▶ _WHAT IS EXPECTED_:
Output only the lines of the entries that follow, starting at the one with "vfov_deg: 39.6" and running down to the one with "fx_px: 1114", both included and unchanged.
EXERCISE DATA START
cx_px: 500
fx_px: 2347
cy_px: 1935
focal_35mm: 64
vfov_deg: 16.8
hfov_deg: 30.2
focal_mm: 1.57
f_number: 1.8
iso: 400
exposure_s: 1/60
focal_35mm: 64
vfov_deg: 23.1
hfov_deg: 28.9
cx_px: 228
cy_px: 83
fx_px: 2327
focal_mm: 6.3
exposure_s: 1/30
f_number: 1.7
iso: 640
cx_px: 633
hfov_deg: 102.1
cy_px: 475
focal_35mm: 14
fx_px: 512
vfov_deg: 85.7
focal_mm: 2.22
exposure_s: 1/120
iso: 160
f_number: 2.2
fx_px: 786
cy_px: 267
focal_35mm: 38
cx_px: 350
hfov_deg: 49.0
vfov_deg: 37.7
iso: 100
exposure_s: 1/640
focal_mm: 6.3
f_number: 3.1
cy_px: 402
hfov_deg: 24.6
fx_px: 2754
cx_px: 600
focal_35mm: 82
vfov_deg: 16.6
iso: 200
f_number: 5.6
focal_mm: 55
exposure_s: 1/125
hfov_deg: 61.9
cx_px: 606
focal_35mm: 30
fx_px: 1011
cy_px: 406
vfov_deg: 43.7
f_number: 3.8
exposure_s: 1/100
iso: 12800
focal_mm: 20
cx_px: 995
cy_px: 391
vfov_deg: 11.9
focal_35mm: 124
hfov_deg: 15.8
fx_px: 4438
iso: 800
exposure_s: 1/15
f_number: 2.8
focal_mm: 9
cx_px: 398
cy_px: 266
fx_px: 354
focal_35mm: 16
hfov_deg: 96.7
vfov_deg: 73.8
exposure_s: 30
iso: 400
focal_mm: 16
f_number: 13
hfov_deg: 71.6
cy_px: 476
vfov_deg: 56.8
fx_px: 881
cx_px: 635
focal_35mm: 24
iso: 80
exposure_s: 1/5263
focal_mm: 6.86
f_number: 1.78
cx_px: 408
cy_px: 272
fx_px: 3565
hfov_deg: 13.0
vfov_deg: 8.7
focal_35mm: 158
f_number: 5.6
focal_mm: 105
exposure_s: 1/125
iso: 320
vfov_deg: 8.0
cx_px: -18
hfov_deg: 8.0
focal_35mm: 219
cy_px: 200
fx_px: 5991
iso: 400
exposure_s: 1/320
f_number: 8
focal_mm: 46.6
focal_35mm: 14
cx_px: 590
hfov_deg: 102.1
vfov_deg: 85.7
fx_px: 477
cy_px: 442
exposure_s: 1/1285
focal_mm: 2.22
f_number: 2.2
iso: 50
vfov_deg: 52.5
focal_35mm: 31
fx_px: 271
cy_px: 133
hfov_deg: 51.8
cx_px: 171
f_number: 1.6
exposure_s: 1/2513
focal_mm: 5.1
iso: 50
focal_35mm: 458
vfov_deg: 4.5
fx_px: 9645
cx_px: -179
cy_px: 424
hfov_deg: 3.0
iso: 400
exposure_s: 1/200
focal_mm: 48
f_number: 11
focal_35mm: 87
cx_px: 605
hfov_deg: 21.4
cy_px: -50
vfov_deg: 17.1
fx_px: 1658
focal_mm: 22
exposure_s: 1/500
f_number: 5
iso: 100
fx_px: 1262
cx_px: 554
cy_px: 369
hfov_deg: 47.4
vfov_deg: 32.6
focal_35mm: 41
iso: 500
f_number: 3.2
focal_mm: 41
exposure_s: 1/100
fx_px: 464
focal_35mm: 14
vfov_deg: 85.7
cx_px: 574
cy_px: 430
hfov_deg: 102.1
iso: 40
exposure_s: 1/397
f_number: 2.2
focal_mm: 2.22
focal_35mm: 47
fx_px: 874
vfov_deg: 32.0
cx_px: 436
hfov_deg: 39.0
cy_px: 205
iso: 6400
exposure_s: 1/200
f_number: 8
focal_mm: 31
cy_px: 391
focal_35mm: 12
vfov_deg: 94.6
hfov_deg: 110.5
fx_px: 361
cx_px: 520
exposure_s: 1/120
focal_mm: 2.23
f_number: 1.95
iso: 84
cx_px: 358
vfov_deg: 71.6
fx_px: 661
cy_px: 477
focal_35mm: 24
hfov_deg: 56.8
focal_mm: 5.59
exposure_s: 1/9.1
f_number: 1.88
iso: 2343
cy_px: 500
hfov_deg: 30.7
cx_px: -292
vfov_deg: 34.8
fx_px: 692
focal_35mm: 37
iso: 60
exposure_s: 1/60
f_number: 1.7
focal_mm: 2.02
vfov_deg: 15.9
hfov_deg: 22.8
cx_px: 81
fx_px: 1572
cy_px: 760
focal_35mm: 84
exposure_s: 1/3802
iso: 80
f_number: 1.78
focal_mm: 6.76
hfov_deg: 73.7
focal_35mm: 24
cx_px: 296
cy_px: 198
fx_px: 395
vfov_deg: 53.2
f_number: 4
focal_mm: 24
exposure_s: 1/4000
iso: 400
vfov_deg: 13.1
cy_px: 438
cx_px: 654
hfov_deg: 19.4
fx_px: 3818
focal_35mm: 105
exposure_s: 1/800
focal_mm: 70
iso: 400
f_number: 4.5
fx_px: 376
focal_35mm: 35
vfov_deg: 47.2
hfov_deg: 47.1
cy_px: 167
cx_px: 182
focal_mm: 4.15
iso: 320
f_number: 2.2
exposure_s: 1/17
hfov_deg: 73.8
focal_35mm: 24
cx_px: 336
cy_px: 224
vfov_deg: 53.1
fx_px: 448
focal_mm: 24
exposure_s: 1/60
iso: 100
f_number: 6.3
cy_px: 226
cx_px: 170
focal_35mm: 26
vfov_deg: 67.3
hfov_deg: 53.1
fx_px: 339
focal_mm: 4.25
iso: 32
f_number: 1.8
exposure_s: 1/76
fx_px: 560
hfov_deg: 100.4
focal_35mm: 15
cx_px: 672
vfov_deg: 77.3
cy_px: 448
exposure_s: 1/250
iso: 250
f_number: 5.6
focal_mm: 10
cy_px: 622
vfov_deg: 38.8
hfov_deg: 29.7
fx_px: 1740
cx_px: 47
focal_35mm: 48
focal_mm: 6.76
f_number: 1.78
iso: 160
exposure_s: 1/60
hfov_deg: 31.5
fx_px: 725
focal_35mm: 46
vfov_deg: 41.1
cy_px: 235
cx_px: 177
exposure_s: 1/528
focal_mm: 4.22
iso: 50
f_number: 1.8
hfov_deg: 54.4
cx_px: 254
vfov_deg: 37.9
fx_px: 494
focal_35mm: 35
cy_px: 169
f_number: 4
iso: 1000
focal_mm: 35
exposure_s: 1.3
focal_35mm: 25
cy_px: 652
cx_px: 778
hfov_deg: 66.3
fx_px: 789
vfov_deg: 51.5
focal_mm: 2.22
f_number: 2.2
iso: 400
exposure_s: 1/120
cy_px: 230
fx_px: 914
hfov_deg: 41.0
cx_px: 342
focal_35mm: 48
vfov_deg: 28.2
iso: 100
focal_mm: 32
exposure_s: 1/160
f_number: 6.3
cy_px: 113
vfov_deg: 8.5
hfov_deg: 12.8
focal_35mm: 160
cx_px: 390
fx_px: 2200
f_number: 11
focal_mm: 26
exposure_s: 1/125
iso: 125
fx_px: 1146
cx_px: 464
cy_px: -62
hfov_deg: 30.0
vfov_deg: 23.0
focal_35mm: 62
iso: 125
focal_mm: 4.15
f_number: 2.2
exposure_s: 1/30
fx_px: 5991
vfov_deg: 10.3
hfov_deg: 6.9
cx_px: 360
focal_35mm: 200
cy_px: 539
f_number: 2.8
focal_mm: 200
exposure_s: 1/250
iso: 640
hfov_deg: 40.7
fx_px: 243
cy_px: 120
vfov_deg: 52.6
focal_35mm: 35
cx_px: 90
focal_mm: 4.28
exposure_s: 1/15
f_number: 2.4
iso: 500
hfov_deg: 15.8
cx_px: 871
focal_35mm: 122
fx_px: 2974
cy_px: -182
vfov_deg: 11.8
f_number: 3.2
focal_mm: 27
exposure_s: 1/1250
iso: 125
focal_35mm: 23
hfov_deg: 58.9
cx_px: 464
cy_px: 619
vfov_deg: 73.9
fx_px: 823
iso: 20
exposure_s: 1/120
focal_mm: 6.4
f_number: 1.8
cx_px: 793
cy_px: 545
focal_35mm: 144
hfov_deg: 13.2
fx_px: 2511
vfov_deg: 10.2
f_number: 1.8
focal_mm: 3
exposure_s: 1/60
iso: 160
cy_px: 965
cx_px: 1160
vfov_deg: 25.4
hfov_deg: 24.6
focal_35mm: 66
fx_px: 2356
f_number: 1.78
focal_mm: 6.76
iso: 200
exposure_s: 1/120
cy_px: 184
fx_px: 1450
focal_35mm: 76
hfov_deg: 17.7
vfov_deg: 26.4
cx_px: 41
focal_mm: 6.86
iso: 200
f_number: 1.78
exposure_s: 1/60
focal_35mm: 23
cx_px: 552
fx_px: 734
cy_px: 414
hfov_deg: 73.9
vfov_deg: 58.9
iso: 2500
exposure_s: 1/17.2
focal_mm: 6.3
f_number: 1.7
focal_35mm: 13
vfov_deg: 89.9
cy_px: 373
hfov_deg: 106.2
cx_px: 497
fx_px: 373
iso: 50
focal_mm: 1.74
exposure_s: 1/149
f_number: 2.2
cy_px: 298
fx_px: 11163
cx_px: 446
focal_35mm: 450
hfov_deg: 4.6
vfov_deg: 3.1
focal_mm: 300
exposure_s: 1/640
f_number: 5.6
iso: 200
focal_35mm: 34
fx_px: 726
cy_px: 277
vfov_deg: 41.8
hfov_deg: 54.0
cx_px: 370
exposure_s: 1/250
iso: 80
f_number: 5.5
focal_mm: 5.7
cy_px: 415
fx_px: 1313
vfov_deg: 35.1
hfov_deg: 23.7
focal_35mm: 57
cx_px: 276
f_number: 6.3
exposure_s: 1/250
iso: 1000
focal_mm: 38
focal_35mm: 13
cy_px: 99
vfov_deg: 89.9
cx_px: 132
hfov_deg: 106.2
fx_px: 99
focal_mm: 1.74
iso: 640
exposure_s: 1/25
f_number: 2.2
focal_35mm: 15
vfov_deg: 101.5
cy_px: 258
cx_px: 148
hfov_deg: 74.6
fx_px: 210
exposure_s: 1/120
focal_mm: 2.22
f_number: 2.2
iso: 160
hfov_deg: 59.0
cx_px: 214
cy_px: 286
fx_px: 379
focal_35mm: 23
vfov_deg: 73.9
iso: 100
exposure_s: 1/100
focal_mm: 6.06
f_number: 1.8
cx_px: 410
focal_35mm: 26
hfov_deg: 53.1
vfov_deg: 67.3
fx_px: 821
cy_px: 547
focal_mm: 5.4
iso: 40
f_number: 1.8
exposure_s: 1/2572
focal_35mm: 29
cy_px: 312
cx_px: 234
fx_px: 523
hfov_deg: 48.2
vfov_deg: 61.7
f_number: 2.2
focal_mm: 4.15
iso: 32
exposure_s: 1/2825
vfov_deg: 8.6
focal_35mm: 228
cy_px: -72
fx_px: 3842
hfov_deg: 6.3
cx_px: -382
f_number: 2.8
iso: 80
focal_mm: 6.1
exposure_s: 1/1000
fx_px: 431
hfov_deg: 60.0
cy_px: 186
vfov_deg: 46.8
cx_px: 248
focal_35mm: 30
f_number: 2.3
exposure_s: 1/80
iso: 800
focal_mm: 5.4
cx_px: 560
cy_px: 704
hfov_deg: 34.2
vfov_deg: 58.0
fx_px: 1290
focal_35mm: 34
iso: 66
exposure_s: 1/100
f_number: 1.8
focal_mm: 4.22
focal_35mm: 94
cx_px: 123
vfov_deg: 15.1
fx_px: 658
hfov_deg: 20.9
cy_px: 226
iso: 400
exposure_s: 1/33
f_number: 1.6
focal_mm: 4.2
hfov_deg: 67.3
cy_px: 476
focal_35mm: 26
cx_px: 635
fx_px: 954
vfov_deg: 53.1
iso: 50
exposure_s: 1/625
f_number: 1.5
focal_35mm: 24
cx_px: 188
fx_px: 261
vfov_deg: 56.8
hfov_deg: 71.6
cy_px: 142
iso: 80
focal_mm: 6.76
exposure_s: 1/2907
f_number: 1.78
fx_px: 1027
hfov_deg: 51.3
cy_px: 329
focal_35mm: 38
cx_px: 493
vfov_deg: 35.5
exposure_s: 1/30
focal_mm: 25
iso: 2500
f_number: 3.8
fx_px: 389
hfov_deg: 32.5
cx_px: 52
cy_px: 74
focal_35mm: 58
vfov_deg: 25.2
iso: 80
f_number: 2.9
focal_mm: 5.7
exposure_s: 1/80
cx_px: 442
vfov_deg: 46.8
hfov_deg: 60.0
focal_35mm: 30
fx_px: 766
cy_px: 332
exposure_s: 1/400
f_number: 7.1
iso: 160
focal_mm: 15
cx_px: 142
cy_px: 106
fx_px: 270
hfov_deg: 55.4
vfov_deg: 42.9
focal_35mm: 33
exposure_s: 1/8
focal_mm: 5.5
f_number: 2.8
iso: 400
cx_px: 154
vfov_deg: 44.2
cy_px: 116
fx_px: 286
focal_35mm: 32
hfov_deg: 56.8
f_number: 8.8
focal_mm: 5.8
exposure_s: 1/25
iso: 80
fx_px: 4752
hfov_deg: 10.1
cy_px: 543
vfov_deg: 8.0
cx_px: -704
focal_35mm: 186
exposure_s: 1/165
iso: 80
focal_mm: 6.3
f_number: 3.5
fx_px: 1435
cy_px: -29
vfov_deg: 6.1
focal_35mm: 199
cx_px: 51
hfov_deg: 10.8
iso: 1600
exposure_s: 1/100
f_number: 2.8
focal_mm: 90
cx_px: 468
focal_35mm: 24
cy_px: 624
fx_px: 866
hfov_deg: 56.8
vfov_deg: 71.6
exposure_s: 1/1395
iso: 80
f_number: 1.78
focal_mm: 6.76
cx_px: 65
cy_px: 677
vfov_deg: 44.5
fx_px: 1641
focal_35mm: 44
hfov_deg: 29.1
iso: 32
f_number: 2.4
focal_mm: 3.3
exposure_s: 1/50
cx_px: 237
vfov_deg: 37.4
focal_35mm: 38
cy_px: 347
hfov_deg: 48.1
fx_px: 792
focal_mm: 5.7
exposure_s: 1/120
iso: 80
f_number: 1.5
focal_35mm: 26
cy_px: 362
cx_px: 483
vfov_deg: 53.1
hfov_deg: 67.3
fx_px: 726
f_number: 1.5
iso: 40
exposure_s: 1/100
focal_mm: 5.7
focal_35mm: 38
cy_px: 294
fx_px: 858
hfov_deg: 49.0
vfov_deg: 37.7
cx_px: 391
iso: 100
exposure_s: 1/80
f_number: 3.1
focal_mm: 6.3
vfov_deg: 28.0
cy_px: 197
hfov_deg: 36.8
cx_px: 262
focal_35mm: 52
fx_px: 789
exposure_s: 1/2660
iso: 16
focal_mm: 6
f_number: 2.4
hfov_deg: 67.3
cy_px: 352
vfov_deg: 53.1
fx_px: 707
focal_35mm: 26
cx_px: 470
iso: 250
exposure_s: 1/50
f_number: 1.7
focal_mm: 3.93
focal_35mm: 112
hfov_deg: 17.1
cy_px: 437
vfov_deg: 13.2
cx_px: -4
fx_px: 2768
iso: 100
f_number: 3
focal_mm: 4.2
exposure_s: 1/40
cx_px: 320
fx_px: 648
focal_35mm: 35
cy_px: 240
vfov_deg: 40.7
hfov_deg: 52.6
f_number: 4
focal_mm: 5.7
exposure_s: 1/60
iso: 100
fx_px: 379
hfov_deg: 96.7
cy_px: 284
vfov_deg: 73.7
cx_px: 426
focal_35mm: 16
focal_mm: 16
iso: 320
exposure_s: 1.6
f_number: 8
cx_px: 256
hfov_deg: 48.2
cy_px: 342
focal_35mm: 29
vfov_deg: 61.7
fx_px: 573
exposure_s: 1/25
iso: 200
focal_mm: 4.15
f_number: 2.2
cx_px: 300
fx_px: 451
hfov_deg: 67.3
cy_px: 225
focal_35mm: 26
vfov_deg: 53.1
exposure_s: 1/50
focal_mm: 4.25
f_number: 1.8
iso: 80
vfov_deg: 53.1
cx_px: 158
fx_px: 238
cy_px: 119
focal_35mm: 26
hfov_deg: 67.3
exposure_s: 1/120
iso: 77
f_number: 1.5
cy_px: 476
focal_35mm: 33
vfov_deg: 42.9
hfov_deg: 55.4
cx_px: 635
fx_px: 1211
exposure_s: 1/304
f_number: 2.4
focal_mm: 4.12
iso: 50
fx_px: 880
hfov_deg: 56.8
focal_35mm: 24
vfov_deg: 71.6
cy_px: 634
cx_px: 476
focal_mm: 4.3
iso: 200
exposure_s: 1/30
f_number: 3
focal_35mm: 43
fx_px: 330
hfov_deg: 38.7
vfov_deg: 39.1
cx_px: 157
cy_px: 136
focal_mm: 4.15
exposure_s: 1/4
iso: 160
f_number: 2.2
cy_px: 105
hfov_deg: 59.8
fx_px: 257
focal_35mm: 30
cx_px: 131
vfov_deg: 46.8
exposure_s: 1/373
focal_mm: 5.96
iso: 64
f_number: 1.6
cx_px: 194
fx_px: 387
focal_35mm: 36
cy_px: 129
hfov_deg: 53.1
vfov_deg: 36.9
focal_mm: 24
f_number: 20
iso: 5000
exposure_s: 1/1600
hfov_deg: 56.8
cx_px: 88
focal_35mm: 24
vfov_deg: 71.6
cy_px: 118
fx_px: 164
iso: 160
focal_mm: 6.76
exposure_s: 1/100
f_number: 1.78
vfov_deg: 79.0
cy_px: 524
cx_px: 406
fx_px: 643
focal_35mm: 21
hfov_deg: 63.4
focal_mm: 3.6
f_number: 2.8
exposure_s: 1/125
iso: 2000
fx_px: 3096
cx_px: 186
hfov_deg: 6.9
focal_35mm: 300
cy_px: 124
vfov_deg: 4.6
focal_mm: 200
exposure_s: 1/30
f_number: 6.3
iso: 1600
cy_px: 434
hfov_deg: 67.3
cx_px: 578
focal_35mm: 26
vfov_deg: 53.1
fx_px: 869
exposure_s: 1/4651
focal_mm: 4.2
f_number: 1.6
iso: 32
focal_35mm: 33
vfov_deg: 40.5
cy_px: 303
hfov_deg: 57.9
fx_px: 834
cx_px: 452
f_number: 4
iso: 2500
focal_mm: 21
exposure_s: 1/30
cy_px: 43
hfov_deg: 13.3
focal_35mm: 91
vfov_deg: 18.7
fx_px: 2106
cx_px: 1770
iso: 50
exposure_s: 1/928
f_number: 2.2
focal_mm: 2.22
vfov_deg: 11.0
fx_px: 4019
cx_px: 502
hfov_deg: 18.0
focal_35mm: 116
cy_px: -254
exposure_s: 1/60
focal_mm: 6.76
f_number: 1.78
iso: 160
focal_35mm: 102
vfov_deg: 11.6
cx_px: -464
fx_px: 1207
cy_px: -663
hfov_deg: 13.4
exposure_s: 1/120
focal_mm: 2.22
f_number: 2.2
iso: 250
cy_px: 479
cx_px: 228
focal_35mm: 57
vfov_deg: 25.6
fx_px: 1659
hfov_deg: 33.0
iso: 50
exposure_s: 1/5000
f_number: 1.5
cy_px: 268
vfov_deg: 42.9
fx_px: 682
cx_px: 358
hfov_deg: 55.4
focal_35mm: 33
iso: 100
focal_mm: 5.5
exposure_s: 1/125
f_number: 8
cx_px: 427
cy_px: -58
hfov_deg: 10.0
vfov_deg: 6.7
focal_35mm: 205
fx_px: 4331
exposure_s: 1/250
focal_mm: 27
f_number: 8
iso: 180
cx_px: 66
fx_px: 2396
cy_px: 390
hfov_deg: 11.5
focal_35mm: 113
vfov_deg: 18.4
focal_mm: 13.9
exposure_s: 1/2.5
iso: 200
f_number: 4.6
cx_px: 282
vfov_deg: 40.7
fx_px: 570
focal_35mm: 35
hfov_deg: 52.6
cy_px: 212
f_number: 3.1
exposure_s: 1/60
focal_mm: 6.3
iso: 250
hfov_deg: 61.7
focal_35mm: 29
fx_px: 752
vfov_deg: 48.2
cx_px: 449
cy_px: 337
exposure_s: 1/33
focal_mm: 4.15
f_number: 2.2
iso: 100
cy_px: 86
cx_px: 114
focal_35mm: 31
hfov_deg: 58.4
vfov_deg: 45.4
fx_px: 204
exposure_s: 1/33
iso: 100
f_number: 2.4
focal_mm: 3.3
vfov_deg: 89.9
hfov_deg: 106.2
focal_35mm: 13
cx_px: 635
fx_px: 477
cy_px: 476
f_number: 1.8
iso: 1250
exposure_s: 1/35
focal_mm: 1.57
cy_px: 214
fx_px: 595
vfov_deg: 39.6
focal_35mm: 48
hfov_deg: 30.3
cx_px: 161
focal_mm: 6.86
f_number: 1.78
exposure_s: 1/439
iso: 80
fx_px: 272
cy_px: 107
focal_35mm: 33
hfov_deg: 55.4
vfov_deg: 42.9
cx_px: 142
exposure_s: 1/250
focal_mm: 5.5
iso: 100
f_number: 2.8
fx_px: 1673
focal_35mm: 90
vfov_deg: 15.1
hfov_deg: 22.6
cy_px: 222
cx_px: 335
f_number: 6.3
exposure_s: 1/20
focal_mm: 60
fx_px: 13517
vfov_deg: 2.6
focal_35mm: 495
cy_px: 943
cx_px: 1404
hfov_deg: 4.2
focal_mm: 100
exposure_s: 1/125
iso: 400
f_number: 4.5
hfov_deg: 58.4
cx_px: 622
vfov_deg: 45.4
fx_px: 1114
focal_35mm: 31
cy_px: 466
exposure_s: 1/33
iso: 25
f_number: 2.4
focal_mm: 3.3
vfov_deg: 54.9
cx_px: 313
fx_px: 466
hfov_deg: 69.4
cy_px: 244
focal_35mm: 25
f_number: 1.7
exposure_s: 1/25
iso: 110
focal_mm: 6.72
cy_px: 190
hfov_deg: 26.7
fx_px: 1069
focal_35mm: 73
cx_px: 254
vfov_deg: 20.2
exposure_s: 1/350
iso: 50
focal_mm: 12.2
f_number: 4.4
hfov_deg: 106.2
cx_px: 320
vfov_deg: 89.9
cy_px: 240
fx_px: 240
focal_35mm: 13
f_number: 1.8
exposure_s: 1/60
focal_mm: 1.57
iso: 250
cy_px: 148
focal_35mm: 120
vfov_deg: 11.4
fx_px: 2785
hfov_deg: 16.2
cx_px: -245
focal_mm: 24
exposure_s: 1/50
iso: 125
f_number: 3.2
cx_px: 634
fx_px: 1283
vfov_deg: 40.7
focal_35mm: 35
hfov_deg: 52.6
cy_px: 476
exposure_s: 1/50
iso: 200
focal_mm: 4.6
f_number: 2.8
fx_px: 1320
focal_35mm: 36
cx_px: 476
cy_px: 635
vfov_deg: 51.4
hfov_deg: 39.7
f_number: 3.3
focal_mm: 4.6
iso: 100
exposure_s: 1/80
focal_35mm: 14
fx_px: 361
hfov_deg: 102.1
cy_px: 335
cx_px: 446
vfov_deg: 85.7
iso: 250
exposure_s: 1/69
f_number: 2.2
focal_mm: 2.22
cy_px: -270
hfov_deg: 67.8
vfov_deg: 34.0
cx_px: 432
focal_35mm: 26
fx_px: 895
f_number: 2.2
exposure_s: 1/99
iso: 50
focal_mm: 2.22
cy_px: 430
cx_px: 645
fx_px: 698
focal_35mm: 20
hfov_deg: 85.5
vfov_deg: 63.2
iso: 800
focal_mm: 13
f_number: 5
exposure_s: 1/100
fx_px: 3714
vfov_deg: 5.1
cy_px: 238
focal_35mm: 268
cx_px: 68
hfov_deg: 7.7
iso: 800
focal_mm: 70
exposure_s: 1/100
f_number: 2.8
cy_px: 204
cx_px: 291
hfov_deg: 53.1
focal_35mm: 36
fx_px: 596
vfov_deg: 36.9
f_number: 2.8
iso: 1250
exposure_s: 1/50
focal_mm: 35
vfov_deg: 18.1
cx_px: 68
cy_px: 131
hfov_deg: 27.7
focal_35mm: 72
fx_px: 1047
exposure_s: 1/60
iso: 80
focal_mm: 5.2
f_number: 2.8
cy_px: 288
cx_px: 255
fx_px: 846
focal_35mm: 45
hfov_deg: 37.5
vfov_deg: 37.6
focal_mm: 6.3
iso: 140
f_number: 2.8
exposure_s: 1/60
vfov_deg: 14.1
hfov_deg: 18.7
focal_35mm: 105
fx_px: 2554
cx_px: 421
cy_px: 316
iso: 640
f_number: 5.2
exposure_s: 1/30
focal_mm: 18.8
EXERCISE DATA END
▶ _RESPONSE TO THIS TASK_:
vfov_deg: 39.6
focal_35mm: 48
hfov_deg: 30.3
cx_px: 161
focal_mm: 6.86
f_number: 1.78
exposure_s: 1/439
iso: 80
fx_px: 272
cy_px: 107
focal_35mm: 33
hfov_deg: 55.4
vfov_deg: 42.9
cx_px: 142
exposure_s: 1/250
focal_mm: 5.5
iso: 100
f_number: 2.8
fx_px: 1673
focal_35mm: 90
vfov_deg: 15.1
hfov_deg: 22.6
cy_px: 222
cx_px: 335
f_number: 6.3
exposure_s: 1/20
focal_mm: 60
fx_px: 13517
vfov_deg: 2.6
focal_35mm: 495
cy_px: 943
cx_px: 1404
hfov_deg: 4.2
focal_mm: 100
exposure_s: 1/125
iso: 400
f_number: 4.5
hfov_deg: 58.4
cx_px: 622
vfov_deg: 45.4
fx_px: 1114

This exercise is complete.